- [YOUR ASSIGNMENT]:
Edit the material below by changing every "Видео" to "Видеоматериалы" and keeping everything else the same.

- [Extracted page text]:
══════════════════════════════

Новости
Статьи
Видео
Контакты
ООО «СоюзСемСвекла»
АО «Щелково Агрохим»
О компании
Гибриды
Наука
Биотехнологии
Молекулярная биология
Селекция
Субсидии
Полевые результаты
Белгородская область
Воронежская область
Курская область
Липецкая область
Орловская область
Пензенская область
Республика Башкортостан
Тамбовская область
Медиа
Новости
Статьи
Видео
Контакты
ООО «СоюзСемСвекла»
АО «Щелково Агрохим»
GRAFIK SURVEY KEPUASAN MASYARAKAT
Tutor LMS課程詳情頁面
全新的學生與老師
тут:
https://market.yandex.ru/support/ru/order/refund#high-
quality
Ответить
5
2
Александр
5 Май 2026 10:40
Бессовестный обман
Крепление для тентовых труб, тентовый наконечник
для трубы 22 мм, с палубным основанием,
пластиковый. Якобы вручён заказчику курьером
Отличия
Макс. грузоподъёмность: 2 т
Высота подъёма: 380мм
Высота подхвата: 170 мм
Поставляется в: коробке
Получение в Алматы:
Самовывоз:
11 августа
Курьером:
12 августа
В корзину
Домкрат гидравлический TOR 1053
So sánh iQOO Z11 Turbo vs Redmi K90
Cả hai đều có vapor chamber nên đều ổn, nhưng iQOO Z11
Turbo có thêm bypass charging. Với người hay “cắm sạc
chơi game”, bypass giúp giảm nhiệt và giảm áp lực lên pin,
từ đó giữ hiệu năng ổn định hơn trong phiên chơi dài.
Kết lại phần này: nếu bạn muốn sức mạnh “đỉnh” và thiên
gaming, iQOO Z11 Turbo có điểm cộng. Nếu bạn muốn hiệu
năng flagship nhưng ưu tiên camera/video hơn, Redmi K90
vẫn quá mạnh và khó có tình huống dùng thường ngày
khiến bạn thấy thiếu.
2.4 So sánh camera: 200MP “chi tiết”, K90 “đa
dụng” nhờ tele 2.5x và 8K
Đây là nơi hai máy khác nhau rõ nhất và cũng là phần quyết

══════════════════════════════

- [SOLUTION]:
Новости
Статьи
Видеоматериалы
Контакты
ООО «СоюзСемСвекла»
АО «Щелково Агрохим»
О компании
Гибриды
Наука
Биотехнологии
Молекулярная биология
Селекция
Субсидии
Полевые результаты
Белгородская область
Воронежская область
Курская область
Липецкая область
Орловская область
Пензенская область
Республика Башкортостан
Тамбовская область
Медиа
Новости
Статьи
Видеоматериалы
Контакты
ООО «СоюзСемСвекла»
АО «Щелково Агрохим»
GRAFIK SURVEY KEPUASAN MASYARAKAT
Tutor LMS課程詳情頁面
全新的學生與老師
тут:
https://market.yandex.ru/support/ru/order/refund#high-
quality
Ответить
5
2
Александр
5 Май 2026 10:40
Бессовестный обман
Крепление для тентовых труб, тентовый наконечник
для трубы 22 мм, с палубным основанием,
пластиковый. Якобы вручён заказчику курьером
Отличия
Макс. грузоподъёмность: 2 т
Высота подъёма: 380мм
Высота подхвата: 170 мм
Поставляется в: коробке
Получение в Алматы:
Самовывоз:
11 августа
Курьером:
12 августа
В корзину
Домкрат гидравлический TOR 1053
So sánh iQOO Z11 Turbo vs Redmi K90
Cả hai đều có vapor chamber nên đều ổn, nhưng iQOO Z11
Turbo có thêm bypass charging. Với người hay “cắm sạc
chơi game”, bypass giúp giảm nhiệt và giảm áp lực lên pin,
từ đó giữ hiệu năng ổn định hơn trong phiên chơi dài.
Kết lại phần này: nếu bạn muốn sức mạnh “đỉnh” và thiên
gaming, iQOO Z11 Turbo có điểm cộng. Nếu bạn muốn hiệu
năng flagship nhưng ưu tiên camera/video hơn, Redmi K90
vẫn quá mạnh và khó có tình huống dùng thường ngày
khiến bạn thấy thiếu.
2.4 So sánh camera: 200MP “chi tiết”, K90 “đa
dụng” nhờ tele 2.5x và 8K
Đây là nơi hai máy khác nhau rõ nhất và cũng là phần quyết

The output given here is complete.